▶ [REQUIRED WORK] Once the line containing "2026-07-07 11:17" is found, please copy it and all lines after it through the end of the records, exactly, leaving out pictures.

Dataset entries

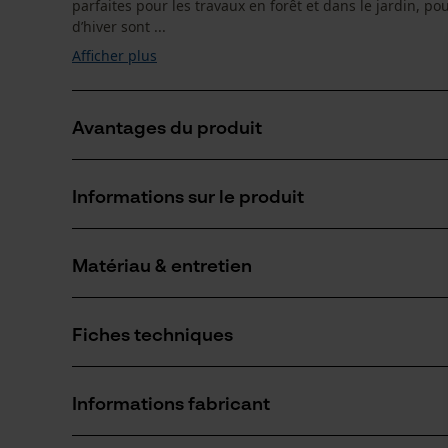
parfaites pour les travaux en forêt et dans le jardin, pou
d’hiver sont ...
Afficher plus
Avantages du produit
Bottes d'hiver thermo-isolantes
Informations sur le produit
Semelle avec une bonne adhérence
Léger et étanche
Matériau & entretien
Détails du produit
Type dactivité
Fiches techniques
Pêcher, Travailler, Randonnée, Camper, Chasser
Matériau
Fiche de données de sécurité du produit (PDF)
Type de matériau
Informations fabricant
Polyuréthane
Nombre de pièces
1 pcs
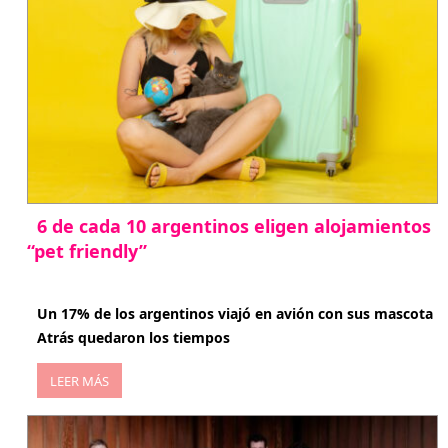
6 de cada 10 argentinos eligen alojamientos
“pet friendly”
abril 27, 2026
Un 17% de los argentinos viajó en avión con sus mascota
Atrás quedaron los tiempos
LEER MÁS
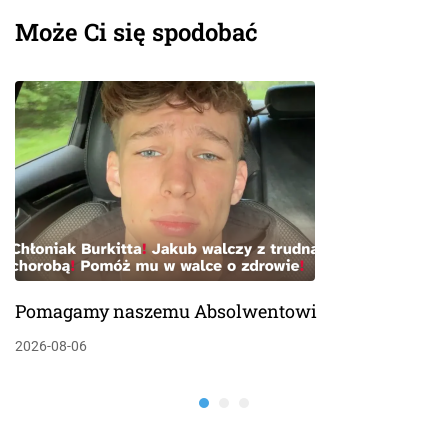
Chłopców
Dubience
Może Ci się spodobać
Pomagamy naszemu Absolwentowi
2026-08-06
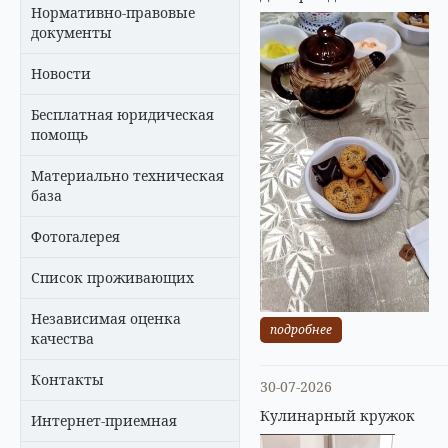
Нормативно-правовые
документы
Новости
Бесплатная юридическая
помощь
Материально техническая
база
Фотогалерея
Список проживающих
Независимая оценка
подробнее
качества
Контакты
30-07-2026
Кулинарный кружок
Интернет-приемная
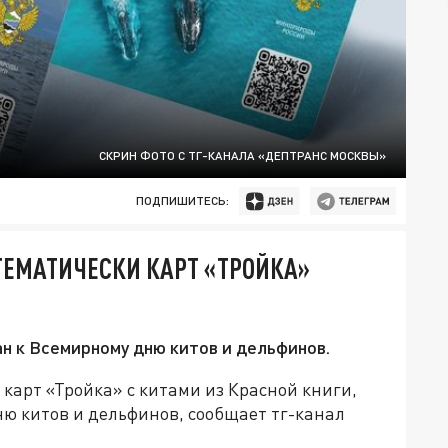
СКРИН ФОТО С ТГ-КАНАЛА «ДЕПТРАНС МОСКВЫ»
ПОДПИШИТЕСЬ:
ТЕМАТИЧЕСКИ КАРТ «ТРОЙКА»
н к Всемирному дню китов и дельфинов.
карт «Тройка» с китами из Красной книги,
ю китов и дельфинов, сообщает тг-канал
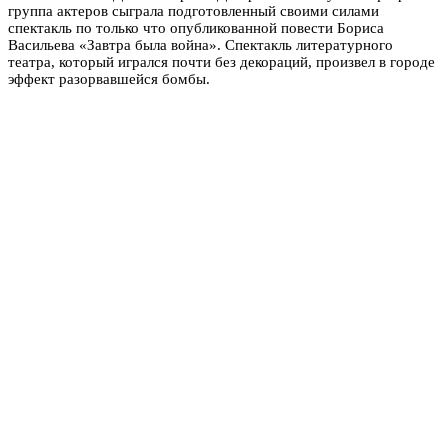
группа актеров сыграла подготовленный своими силами
спектакль по только что опубликованной повести Бориса
Васильева «Завтра была война». Спектакль литературного
театра, который игрался почти без декораций, произвел в городе
эффект разорвавшейся бомбы.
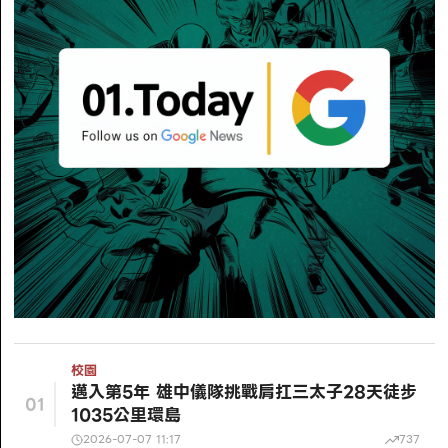
校園
邁入第5年 雄中儀隊挑戰肩扛三太子28天徒步
01
1035公里環島
2026-07-07 11:17
737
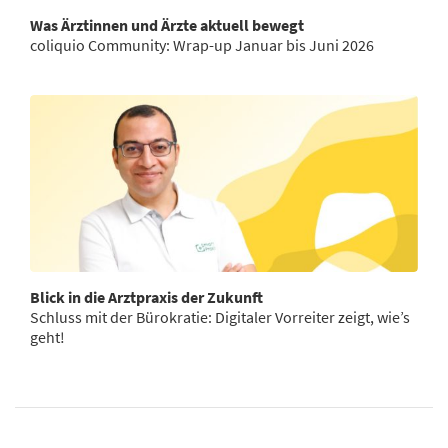
Was Ärztinnen und Ärzte aktuell bewegt
coliquio Community: Wrap-up Januar bis Juni 2026
Blick in die Arztpraxis der Zukunft
Schluss mit der Bürokratie: Digitaler Vorreiter zeigt, wie’s
geht!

▶ [EXPECTED ANSWER]
2026-07-07 11:17
737
Was Ärztinnen und Ärzte aktuell bewegt
coliquio Community: Wrap-up Januar bis Juni 2026
Blick in die Arztpraxis der Zukunft
Schluss mit der Bürokratie: Digitaler Vorreiter zeigt, wie’s
geht!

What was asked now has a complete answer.